Your copy should repeat the data that follows exactly and contain no image.

####

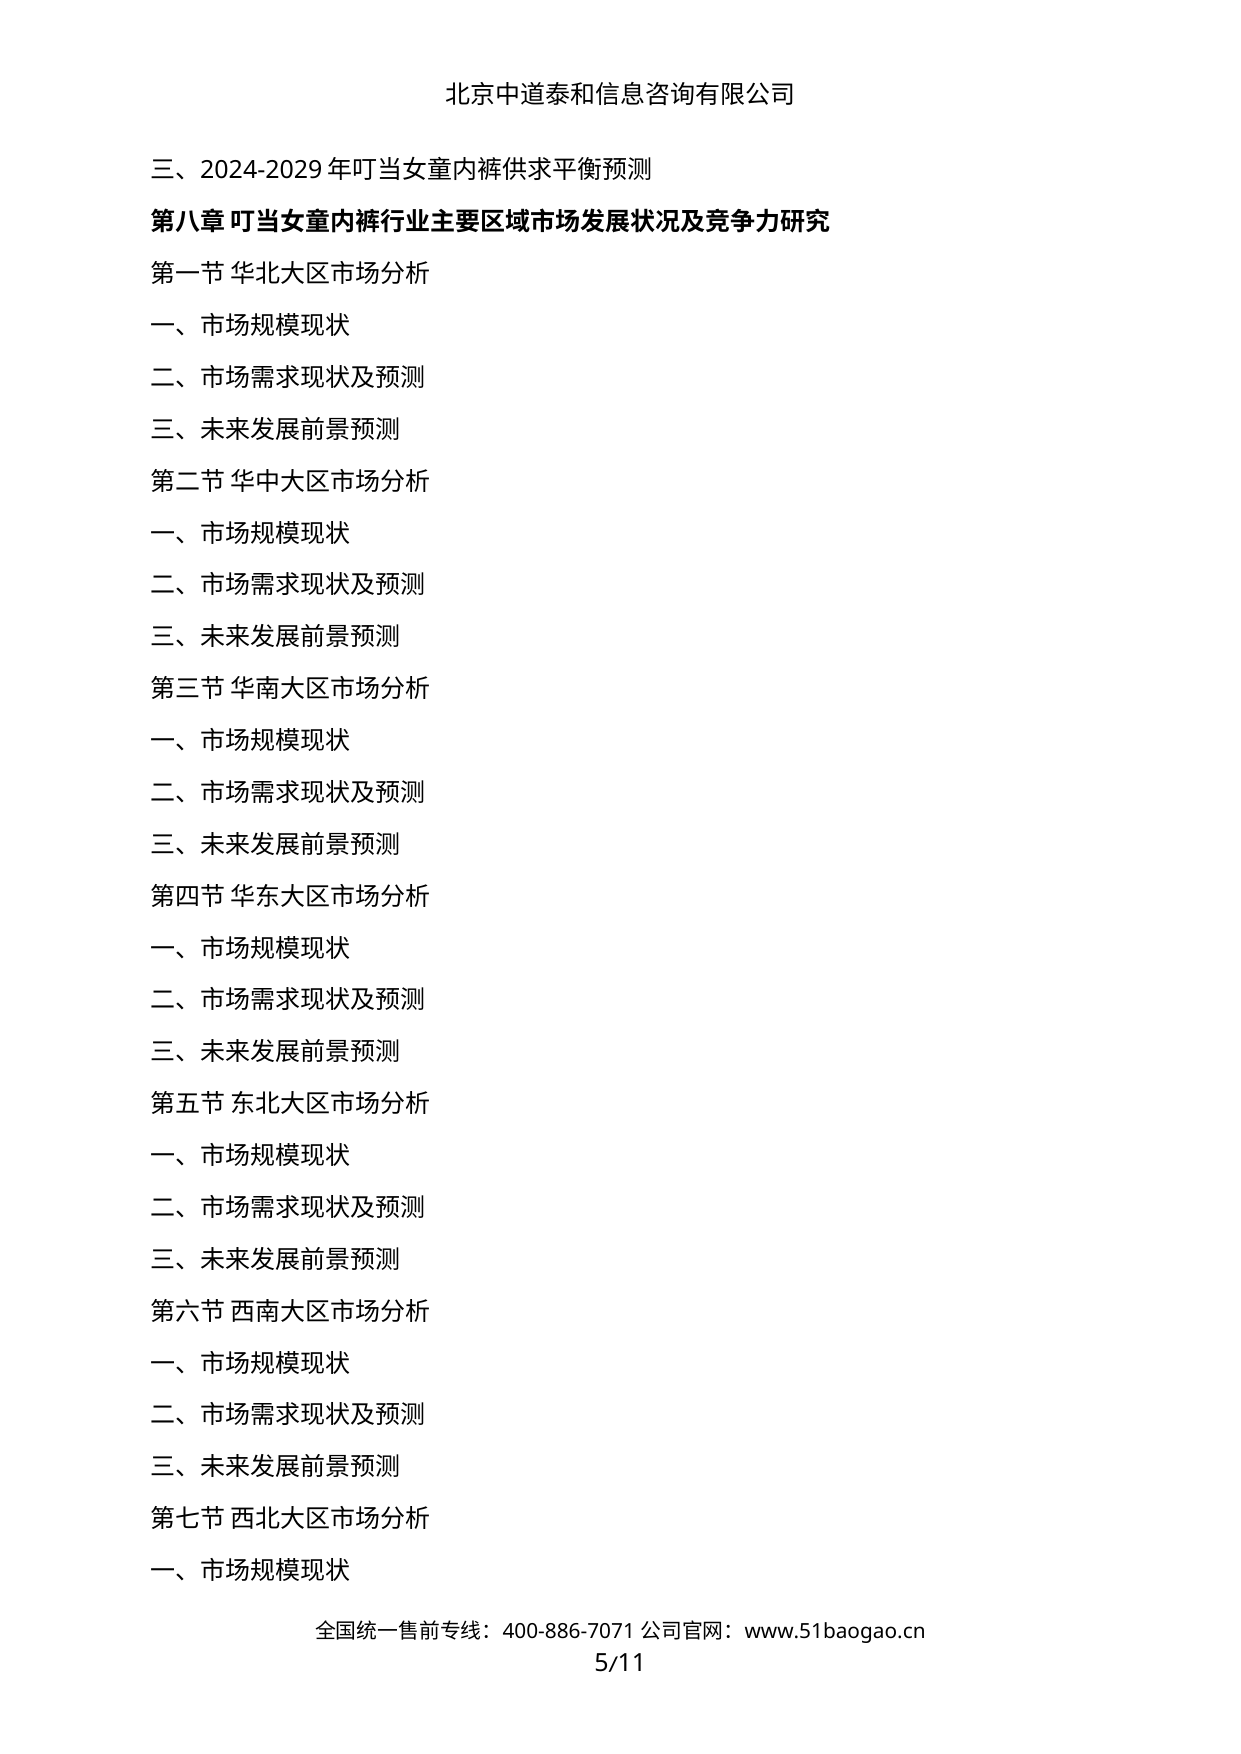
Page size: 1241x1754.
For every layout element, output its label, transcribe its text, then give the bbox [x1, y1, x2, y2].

text 三、未来发展前景预测 [150, 409, 1090, 446]
text 三、未来发展前景预测 [150, 1447, 1090, 1483]
text 二、市场需求现状及预测 [150, 772, 1090, 809]
text 第四节 华东大区市场分析 [150, 876, 1090, 912]
text 二、市场需求现状及预测 [150, 565, 1090, 601]
text 三、未来发展前景预测 [150, 1239, 1090, 1276]
text 二、市场需求现状及预测 [150, 1395, 1090, 1431]
text 三、未来发展前景预测 [150, 824, 1090, 861]
text 第二节 华中大区市场分析 [150, 461, 1090, 497]
text 一、市场规模现状 [150, 928, 1090, 964]
text 三、2024-2029年叮当女童内裤供求平衡预测 [150, 150, 1090, 186]
text 二、市场需求现状及预测 [150, 1187, 1090, 1224]
text 三、未来发展前景预测 [150, 1032, 1090, 1068]
text 二、市场需求现状及预测 [150, 357, 1090, 394]
text 一、市场规模现状 [150, 1551, 1090, 1587]
text 三、未来发展前景预测 [150, 617, 1090, 653]
text 第一节 华北大区市场分析 [150, 254, 1090, 290]
text 一、市场规模现状 [150, 513, 1090, 549]
text 一、市场规模现状 [150, 306, 1090, 342]
text 一、市场规模现状 [150, 1136, 1090, 1172]
text 第五节 东北大区市场分析 [150, 1084, 1090, 1120]
text 一、市场规模现状 [150, 1343, 1090, 1379]
text 第三节 华南大区市场分析 [150, 669, 1090, 705]
text 一、市场规模现状 [150, 721, 1090, 757]
text 第七节 西北大区市场分析 [150, 1499, 1090, 1535]
text 二、市场需求现状及预测 [150, 980, 1090, 1016]
text 第八章 叮当女童内裤行业主要区域市场发展状况及竞争力研究 [150, 202, 1090, 238]
text 第六节 西南大区市场分析 [150, 1291, 1090, 1327]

####

[Response]
Page size: 1241x1754.
For every layout element, output its label, transcribe its text, then give the bbox [x1, y1, x2, y2].

text 三、未来发展前景预测 [150, 409, 1090, 446]
text 三、未来发展前景预测 [150, 1447, 1090, 1483]
text 二、市场需求现状及预测 [150, 772, 1090, 809]
text 第四节 华东大区市场分析 [150, 876, 1090, 912]
text 二、市场需求现状及预测 [150, 565, 1090, 601]
text 三、未来发展前景预测 [150, 1239, 1090, 1276]
text 二、市场需求现状及预测 [150, 1395, 1090, 1431]
text 三、未来发展前景预测 [150, 824, 1090, 861]
text 第二节 华中大区市场分析 [150, 461, 1090, 497]
text 一、市场规模现状 [150, 928, 1090, 964]
text 三、2024-2029年叮当女童内裤供求平衡预测 [150, 150, 1090, 186]
text 二、市场需求现状及预测 [150, 1187, 1090, 1224]
text 三、未来发展前景预测 [150, 1032, 1090, 1068]
text 二、市场需求现状及预测 [150, 357, 1090, 394]
text 一、市场规模现状 [150, 1551, 1090, 1587]
text 三、未来发展前景预测 [150, 617, 1090, 653]
text 第一节 华北大区市场分析 [150, 254, 1090, 290]
text 一、市场规模现状 [150, 513, 1090, 549]
text 一、市场规模现状 [150, 306, 1090, 342]
text 一、市场规模现状 [150, 1136, 1090, 1172]
text 第五节 东北大区市场分析 [150, 1084, 1090, 1120]
text 一、市场规模现状 [150, 1343, 1090, 1379]
text 第三节 华南大区市场分析 [150, 669, 1090, 705]
text 一、市场规模现状 [150, 721, 1090, 757]
text 第七节 西北大区市场分析 [150, 1499, 1090, 1535]
text 二、市场需求现状及预测 [150, 980, 1090, 1016]
text 第八章 叮当女童内裤行业主要区域市场发展状况及竞争力研究 [150, 202, 1090, 238]
text 第六节 西南大区市场分析 [150, 1291, 1090, 1327]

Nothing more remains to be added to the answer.